The new landscape of genetic therapy for DMD has brought about groundbreaking advancements in the field. Approaches such as gene editing and gene therapies have shown promising results in preclinical and clinical trials, offering hope for diseasemodifying treatments. As novel genetic therapies give hope for improved patient survival and longer lifespans, new questions arise concerning the implications for sexual health in individuals with DMD [14].

In this setting, sexual health remains an underrepresented and understudied aspect of care for individuals with DMD. While there has been a growing appreciation for its significance in recent years, the lack of research exploring the implementation of sexual health guidelines at the clinical level remains a significant concern. Addressing this gap is vital, especially with the emergence of genetic therapies for DMD, as it presents new opportunities to investigate the impact of these treatments on sexual health. Prioritizing research in this area will lead to a better understanding of the sexual health needs of individuals with DMD, ultimately improving their overall quality of life and well-being.

To achieve progress, healthcare providers must recognize the critical role of sexual health counseling in the medical and social management of patients with DMD. Allocating additional resources to better understand the most common and distressing sexual health challenges faced by DMD patients is imperative. By addressing the unique needs of individuals with DMD in the realm of sexual health, healthcare providers can enhance their quality of life, support their transition to adult care, and promote overall well-being. Integration of sexual health counseling into routine care is crucial to ensuring comprehensive and patient-centered management of individuals with DMD.

The need for more research is evident, particularly regarding the impact of social isolation on sexual health.
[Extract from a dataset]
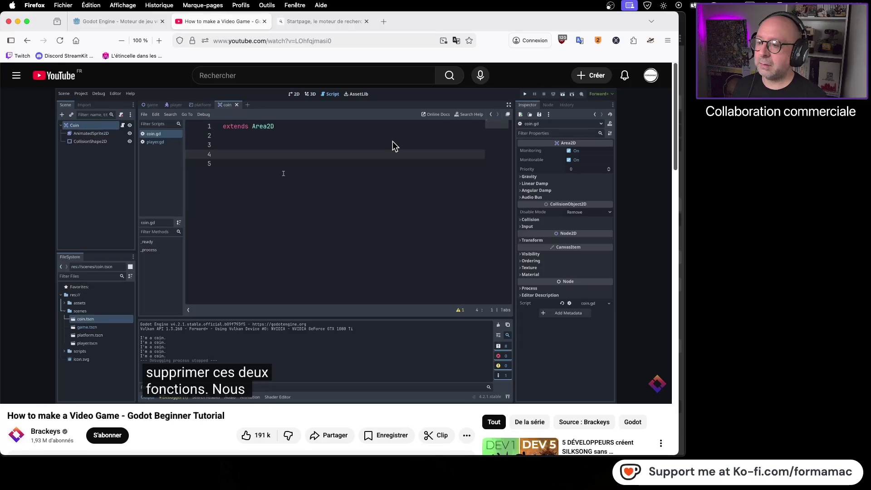
left_click(371, 210)
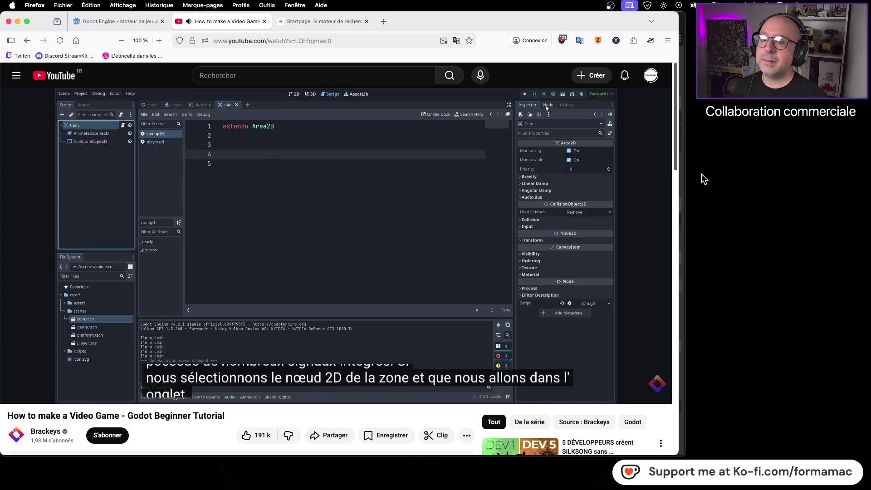
left_click(430, 200)
key("super+Tab")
Studies have shown that social isolation is a significant concern for individuals with DMD, and it directly affects their sexual well-being [15]. By emphasizing the importance of social interaction and support, healthcare providers can point to tools and interventions that can help alleviate the negative effects of isolation on sexual health.

Moreover, as treatment for DMD improves, patients are living longer, leading to the need for more research addressing issues related to lifespan health. Given the rapid advancements in the management of DMD, the early age of onset and rapid progression of DMD, and the isolating nature of the disease with a reliance on caregivers, gender considerations become crucial in understanding sexual health challenges. Tailored research specific to DMD patients is necessary to cater to their unique circumstances effectively.

Looking ahead, future research in sexual health should eventually lead to the development of better tools and interventions to ameliorate the impact of DMD on sexual well-being. Taking advantage of the onset of better technology and social media platforms can be a way to address social isolation, connecting individuals with DMD to support networks and providing access to valuable resources and information.

In summary, addressing the underrepresentation and lack of research on sexual health in individuals with DMD is of utmost importance. Healthcare providers must prioritize research in this area and integrate sexual health counseling into routine care to comprehensively support the well-being and quality of life of DMD patients. By emphasizing the need for more research, highlighting the impact of social isolation, and considering the unique challenges faced by DMD patients in the context of gene therapies and gender considerations, we can pave the way for better tools and interventions to enhance their overall health and happiness.

Acknowledgement

None.

Conflict of Interest

The authors declare no conflict of interest.